▶ PROVIDED TEXT
**********
Country Legends We Love: Patsy Cline
Patsy Cline is a rare artist who is simultaneously gone too soon but beloved for eternity. Cline died, tragically, at the age of 31, on March 5, 1963, following a post-concert plane crash in Camden, Tennessee. Her ability to gently weave her voice around and through country ballads is legendary. Ultimately, it will inspire vocalists in all genres looking to encapsulate love’s tender hold over our hearts until the end of time.
Amazingly enough, “I Fall To Pieces” and “Crazy” -- the ballads for which Cline is best known -- were released well over a decade into her career and only two years before her death. For six years prior, Cline was one of many western swing vocalists working with 4 Star Records and Coral Records, subsidiaries of powerhouse country label Decca Records. Female artists on these labels included pre-rock and roll era, post-World War II era American Songbook standards singers Rosemary Clooney and Debbie Reynolds.
**********
▶ WORK ORDER
Continue the Patsy Cline piece, starting right after its last sentence. The rows that come next are separate material and have no connection to the Patsy Cline piece.

▶ RECORDED INFORMATION
**********
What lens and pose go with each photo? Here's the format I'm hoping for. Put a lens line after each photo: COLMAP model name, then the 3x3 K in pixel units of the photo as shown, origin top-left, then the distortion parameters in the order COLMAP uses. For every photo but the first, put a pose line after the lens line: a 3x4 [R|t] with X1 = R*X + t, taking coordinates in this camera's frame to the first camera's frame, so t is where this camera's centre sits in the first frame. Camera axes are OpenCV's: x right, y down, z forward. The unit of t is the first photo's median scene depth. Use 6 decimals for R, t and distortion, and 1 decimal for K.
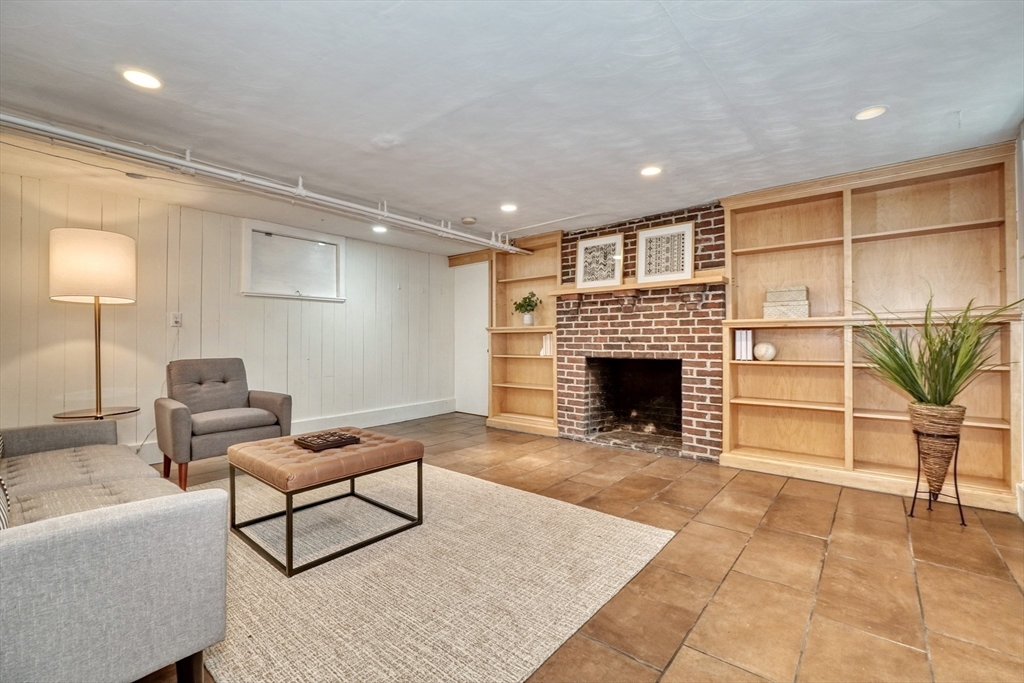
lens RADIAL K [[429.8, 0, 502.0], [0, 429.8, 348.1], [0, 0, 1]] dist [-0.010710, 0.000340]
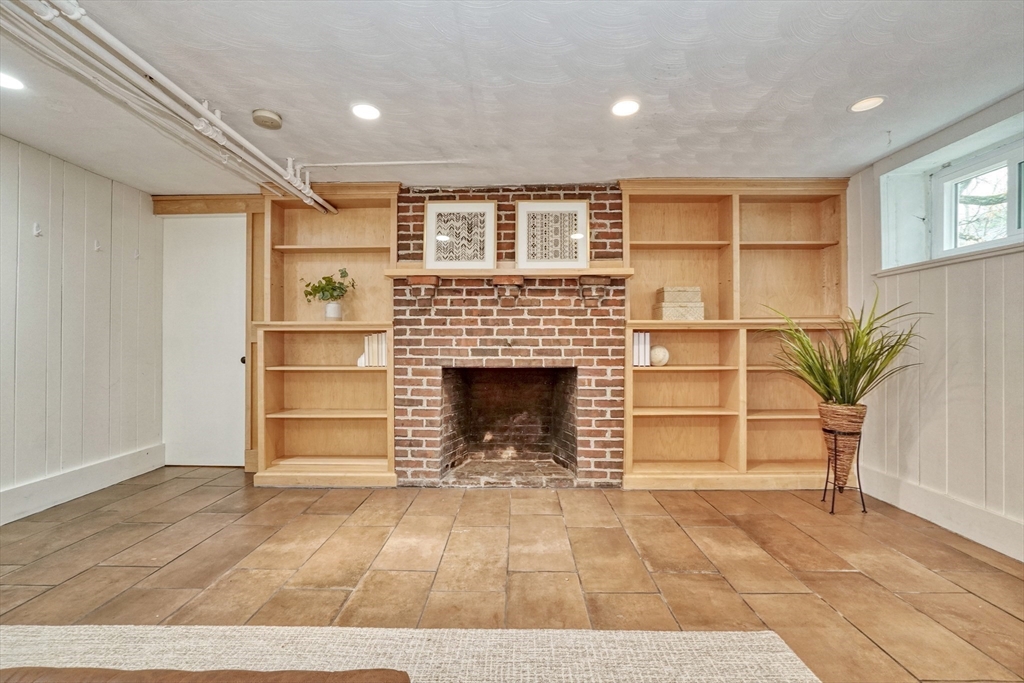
**********
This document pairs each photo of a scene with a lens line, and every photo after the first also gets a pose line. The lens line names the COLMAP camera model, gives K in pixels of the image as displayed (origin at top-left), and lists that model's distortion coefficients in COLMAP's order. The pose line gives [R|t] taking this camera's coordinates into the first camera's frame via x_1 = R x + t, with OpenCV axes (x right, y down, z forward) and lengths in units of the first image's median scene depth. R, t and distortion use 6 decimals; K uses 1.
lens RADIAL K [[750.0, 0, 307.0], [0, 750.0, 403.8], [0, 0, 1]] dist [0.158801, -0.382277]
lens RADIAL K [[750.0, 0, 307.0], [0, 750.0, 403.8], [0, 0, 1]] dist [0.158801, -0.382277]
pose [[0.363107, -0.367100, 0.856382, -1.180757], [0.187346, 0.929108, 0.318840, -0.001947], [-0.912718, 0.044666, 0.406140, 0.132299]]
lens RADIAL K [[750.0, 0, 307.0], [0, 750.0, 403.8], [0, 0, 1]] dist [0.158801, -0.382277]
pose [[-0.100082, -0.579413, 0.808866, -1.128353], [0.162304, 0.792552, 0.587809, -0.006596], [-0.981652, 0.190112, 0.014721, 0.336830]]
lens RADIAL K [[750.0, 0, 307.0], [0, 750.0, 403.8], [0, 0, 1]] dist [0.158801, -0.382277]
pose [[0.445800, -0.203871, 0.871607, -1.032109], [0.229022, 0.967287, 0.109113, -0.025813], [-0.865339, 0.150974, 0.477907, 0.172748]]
**********
▶ RESPONSE AREA
Comparatively, the bluesy, jump-blues-inspired country with scatting vocals afforded Cline a music career, but not one with great acclaim. However, for the Winchester, Virginia native raised in a hardscrabble manner in the rural South, living well was more of a victory for the country icon than singing to worldwide appeal ever could have been expected to be.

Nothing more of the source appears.